[Extracted page text data]
────────────────────

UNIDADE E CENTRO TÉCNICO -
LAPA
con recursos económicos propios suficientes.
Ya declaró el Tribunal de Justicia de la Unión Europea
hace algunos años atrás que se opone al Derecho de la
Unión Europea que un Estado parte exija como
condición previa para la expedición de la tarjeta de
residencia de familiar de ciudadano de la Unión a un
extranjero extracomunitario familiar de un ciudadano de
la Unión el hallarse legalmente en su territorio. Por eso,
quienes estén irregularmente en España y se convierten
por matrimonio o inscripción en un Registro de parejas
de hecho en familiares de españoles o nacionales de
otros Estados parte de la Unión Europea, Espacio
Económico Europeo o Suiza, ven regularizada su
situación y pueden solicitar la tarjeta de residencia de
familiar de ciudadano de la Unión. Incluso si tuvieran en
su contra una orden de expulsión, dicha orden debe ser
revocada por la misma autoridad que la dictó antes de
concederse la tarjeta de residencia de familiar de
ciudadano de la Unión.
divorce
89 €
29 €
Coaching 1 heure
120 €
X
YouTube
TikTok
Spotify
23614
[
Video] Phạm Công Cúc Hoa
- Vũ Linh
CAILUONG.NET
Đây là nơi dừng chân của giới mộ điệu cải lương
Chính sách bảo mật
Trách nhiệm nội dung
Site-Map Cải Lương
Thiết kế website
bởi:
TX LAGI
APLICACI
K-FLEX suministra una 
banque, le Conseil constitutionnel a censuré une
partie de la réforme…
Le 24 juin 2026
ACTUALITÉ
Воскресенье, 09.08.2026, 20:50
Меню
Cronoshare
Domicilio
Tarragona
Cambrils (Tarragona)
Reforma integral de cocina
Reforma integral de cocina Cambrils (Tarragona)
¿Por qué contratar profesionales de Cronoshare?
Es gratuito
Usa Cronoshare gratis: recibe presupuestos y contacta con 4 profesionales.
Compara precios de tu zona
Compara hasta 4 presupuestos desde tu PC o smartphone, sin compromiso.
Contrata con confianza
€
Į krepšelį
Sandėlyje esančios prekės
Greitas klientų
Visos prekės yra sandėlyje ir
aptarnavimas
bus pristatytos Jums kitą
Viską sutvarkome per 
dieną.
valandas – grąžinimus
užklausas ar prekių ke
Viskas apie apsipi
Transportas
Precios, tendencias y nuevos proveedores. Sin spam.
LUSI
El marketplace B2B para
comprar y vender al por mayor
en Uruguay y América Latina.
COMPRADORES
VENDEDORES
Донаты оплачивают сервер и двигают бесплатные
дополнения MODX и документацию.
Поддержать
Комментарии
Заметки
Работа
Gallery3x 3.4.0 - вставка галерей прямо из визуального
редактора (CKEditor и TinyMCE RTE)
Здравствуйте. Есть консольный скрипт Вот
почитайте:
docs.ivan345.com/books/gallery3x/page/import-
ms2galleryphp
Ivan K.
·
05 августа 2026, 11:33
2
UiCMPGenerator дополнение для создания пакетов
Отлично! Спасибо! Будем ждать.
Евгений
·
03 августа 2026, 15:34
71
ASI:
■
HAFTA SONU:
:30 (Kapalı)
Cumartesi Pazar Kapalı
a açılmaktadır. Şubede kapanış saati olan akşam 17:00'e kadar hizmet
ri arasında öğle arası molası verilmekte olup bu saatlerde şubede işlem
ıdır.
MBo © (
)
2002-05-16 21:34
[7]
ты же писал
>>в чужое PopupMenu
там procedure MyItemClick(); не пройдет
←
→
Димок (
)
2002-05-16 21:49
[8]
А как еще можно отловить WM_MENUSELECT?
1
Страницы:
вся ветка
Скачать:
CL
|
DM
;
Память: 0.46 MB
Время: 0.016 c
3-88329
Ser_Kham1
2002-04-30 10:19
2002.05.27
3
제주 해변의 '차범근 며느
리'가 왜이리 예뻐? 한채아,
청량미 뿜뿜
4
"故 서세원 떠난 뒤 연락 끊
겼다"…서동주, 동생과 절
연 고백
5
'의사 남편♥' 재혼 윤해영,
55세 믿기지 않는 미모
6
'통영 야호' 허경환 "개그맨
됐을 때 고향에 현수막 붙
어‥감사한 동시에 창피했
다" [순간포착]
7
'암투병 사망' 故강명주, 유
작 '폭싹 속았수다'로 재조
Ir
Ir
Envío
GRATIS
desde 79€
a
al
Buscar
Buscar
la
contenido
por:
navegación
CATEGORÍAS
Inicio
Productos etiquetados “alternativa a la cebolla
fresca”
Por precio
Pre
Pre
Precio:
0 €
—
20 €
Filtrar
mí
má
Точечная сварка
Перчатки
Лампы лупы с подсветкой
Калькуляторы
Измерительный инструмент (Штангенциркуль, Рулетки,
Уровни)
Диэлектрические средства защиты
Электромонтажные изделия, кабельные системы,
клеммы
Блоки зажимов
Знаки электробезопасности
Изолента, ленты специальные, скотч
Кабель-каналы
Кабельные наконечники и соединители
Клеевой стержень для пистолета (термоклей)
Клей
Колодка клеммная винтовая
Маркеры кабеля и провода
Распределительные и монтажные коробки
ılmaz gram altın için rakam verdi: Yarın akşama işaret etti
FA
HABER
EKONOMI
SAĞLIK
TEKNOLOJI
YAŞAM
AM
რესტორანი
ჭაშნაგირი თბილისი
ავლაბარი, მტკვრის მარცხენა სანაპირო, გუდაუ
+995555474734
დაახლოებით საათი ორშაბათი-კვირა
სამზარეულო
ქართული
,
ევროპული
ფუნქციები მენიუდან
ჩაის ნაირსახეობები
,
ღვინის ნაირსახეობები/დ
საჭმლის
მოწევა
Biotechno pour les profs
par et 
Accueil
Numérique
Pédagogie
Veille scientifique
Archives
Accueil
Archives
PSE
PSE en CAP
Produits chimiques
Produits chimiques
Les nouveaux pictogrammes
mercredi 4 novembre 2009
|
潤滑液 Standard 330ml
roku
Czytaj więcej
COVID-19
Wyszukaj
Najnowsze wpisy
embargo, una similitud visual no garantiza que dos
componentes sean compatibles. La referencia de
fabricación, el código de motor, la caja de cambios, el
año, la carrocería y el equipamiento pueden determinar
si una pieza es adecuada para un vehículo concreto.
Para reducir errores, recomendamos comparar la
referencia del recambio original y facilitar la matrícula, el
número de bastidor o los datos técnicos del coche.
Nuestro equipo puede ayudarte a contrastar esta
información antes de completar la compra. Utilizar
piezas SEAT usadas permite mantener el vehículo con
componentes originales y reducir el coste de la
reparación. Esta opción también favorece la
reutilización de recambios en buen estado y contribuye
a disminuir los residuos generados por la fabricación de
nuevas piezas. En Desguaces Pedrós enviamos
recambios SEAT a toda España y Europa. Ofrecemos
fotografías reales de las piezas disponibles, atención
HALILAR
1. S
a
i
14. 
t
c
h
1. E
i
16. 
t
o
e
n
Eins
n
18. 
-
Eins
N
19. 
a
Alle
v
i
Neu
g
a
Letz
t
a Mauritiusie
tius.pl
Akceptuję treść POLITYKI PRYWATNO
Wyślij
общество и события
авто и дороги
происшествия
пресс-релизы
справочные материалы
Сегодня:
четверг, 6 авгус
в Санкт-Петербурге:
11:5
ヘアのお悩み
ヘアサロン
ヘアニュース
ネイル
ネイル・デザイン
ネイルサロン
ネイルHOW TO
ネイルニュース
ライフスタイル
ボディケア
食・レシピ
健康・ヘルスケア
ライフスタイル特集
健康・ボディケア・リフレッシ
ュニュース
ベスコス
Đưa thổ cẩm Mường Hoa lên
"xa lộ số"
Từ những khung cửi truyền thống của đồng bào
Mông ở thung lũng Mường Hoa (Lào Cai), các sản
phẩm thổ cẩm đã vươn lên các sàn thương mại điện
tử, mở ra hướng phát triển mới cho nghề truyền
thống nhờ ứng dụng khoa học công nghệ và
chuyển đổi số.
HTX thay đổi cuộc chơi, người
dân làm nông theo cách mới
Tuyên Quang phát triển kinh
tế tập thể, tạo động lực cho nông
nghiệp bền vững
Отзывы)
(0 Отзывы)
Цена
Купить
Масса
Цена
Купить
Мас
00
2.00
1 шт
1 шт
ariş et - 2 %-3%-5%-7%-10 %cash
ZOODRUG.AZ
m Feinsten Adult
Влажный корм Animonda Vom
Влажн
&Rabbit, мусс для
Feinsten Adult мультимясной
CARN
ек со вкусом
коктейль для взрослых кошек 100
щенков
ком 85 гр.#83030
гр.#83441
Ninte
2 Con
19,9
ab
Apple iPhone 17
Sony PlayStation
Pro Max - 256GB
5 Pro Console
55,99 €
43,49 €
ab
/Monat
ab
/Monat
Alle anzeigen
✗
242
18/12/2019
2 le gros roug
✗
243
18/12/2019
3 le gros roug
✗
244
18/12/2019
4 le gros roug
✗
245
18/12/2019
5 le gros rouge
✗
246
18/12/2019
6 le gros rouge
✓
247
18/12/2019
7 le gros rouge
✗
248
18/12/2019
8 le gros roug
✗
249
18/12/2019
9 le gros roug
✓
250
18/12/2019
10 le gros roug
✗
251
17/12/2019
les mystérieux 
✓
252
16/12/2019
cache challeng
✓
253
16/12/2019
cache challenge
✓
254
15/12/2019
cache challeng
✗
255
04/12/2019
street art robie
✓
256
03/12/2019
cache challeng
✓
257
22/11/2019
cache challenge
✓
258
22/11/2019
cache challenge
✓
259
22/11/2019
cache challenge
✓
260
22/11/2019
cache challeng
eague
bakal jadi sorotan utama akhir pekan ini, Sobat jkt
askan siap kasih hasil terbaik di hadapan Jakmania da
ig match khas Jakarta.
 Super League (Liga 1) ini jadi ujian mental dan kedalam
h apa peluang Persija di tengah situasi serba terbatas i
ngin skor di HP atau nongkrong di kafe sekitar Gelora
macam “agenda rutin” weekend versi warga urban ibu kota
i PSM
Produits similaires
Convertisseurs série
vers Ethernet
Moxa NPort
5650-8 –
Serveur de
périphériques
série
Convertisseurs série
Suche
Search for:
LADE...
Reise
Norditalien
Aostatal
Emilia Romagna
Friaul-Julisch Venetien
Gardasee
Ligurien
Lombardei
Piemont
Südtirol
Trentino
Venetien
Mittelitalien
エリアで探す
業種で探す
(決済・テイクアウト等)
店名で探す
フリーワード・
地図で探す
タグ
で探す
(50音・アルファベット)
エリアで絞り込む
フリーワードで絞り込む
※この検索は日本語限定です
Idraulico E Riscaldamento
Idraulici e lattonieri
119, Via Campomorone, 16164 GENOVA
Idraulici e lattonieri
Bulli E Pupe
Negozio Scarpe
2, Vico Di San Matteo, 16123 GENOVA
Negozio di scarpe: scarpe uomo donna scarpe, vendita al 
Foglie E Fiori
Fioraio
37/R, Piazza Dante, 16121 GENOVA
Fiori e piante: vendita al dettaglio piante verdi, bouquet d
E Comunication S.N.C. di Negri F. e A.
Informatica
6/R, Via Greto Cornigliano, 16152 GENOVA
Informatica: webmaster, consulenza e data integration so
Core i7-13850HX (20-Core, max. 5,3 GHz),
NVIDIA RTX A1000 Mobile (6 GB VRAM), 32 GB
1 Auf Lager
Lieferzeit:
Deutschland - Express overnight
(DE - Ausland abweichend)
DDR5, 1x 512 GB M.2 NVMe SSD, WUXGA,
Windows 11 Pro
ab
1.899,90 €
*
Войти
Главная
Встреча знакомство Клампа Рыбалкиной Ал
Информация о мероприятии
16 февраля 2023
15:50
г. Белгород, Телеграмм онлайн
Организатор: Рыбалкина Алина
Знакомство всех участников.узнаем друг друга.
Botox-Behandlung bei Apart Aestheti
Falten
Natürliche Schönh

────────────────────

- [What is needed]: The word to find is "GENOVA". Copy every line of the records that holds it.

- [Result for this task]:
119, Via Campomorone, 16164 GENOVA
2, Vico Di San Matteo, 16123 GENOVA
37/R, Piazza Dante, 16121 GENOVA
6/R, Via Greto Cornigliano, 16152 GENOVA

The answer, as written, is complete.